It hit me like a sledgehammer. I had a pretty good idea of what he was about to say, and my entire body tensed. He looked back at me and his eyes were deep and something passionate burned behind them.

“I’m in love with you, Amy. I have been for a while, I think. It took you leaving for me to really realize it. I can’t stop thinking about you.”

Silence hung between us. I was shocked, but I shouldn’t have been. Everybody said Jim had feelings for me, but I guess I never took it seriously. He was a cute band kid; he played shows for screaming indie chicks all the time. Why would he have any interest in a boring normal like me? There are plenty of chicks with tattoos who would have loved to be with him.

“Jim....” I said, totally at a loss. How could I hurt someone I cared about?

“I know this is coming out of nowhere. And you don’t need to respond. It’s just, you get me, Amy. You always have. You’re funny and brilliant and way too fucking sexy, and the worst part is you don’t even realize it.”

I could feel myself spiraling out of control. As he spoke, all the hours we spent together working closely, talking about our lives, came back to me. He was one of the few people to encourage me in the beginning. When most of my college friends disappeared from my life, he was there for me. Darcy was great, but she wasn’t around every day to listen like Jim was. He was the most stable person in my life since I moved to Philadelphia, and I realized how important he had been. Without a friend like Jim, figuring out how to live in a new city, completely on my own, would have been so much harder.

“I don’t know what to say,” I managed.

He shifted closer to me, and I was suddenly intensely aware of my short dress, and of the boyish slant of his jaw, and the deep pools of his eyes.

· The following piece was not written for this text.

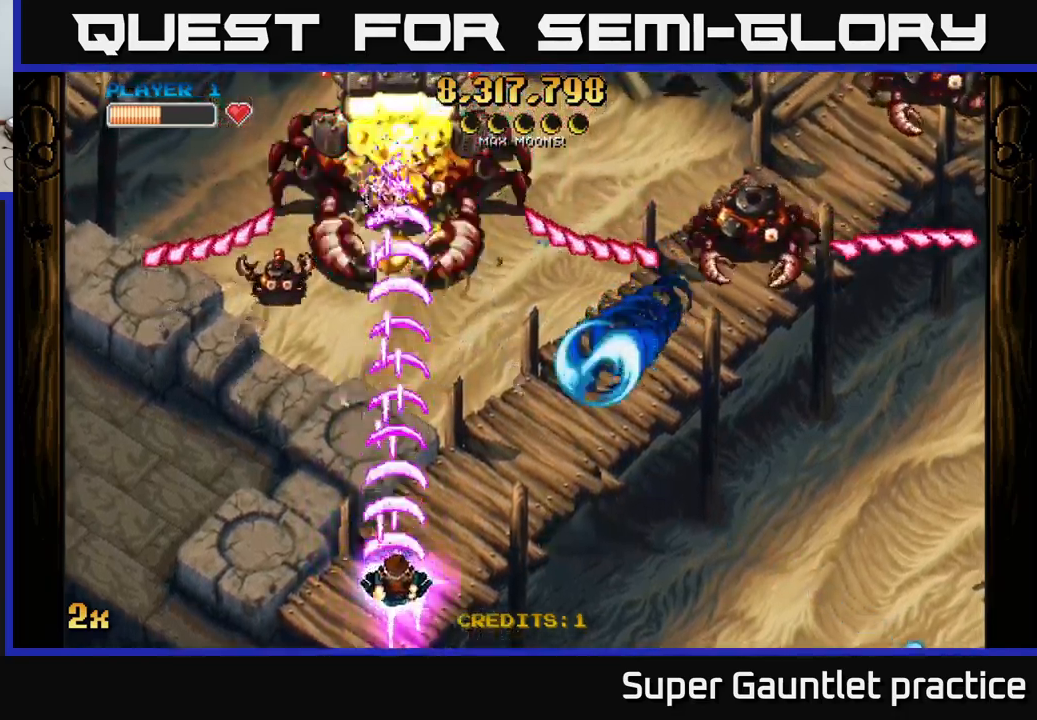
{"buttons": ["A"], "left_stick": "right", "events": [[17, "left_stick", "down-right"], [450, "left_stick", "right"]]}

“You don’t need to say anything. I didn’t come here for you to give me something. I just needed you to know, before you disappeared completely, how I felt. That I’m thinking about you.”

I had the sudden urge to take his hand. I wanted to hold him and thank him for everything he did for me. For being there when I was lost and lonely in this city, drowning in student debt, working late nights for no pay, and barely making ends meet. I wanted to thank him for being the best person in my life. I wanted to reach out and kiss him, but I knew he wouldn’t understand.

I couldn’t do any of that, and I didn’t. It wouldn’t have been fair. Because I didn’t love him, and I never would love him, and I think we both knew that. Shane spiraled through my mind. I knew that if I disappeared from Jim’s life, it would be a kind of mercy.

Jim looked at me in silence for another moment, then shifted his body away, and stood.

“Wait, you don’t have to go right now. If you don’t want to,” I said.

“I should probably get going. I said what I wanted to say.”

I stood up. “Look, you’re an important person to me. I don’t want to lose you from my life. I don’t want to disappear.”

His face was grim. “But you don’t feel the same way.”

How was I supposed to respond to that? How was I supposed to break this good guy’s heart? And in that moment, I realized the only thing I could give him was honesty, for his sake and for mine. I owed him that small kindness at least.

“I don’t feel the same way. I’m sorry. You’re an amazing guy, and you’ll find someone eventually, but that someone isn’t me.”

He hung his head. I felt like part of me was breaking in half.

“Yeah, I understand.” He moved toward the door, and I wanted to ask him to stay, but I knew I couldn’t do that. I had to be strong, for both our sakes. “See you later, Amy. Good luck with your new job.”

“Bye, Jim.” He opened the door and was gone.

I sat back down on the arm of the couch and wanted to cry, but I couldn’t. I wasn’t really sad. I knew my life had changed. I was in a completely new realm now, and I was leaving the old world behind. There was no going back anymore.

19.

T
he car came for me an hour later. The driver took my suitcase and loaded it into the trunk, then took me out to Shane’s house. The driver then carried my suitcase to the top of the stoop and rang the bell for me. I wasn’t used to someone treating me like that, but he smiled and nodded, almost as if he could sense my discomfort. I realized I was struggling to fit into Shane’s lifestyle, which was vastly different from my own. I grew up with little, and lived on less for a long time. Now, I was dating a billionaire, and I had to get used to the luxury that he could provide me.

Shane answered the door, and a huge smile broke across his face. When I saw him and his flint grey eyes, his chiseled jaw and beautiful body, all of my doubt disappeared. I knew I made the right decision with Jim, and I knew Jim would be fine. I knew I would be fine, too.

He took my bags and we went inside. He was about to speak, but I felt something push to the surface inside of me, and I pressed my body against his and kissed him deeply. I felt his soft lips part and his tongue enter mine. I ran my hands down his chest and felt his muscles under his thin cotton t-shirt. We hadn’t spoken yet, and I didn’t want to speak. He steered me into a room off the corridor. It was a formal dining room, and a huge antique wood table, heavy and sturdy, dominated the space.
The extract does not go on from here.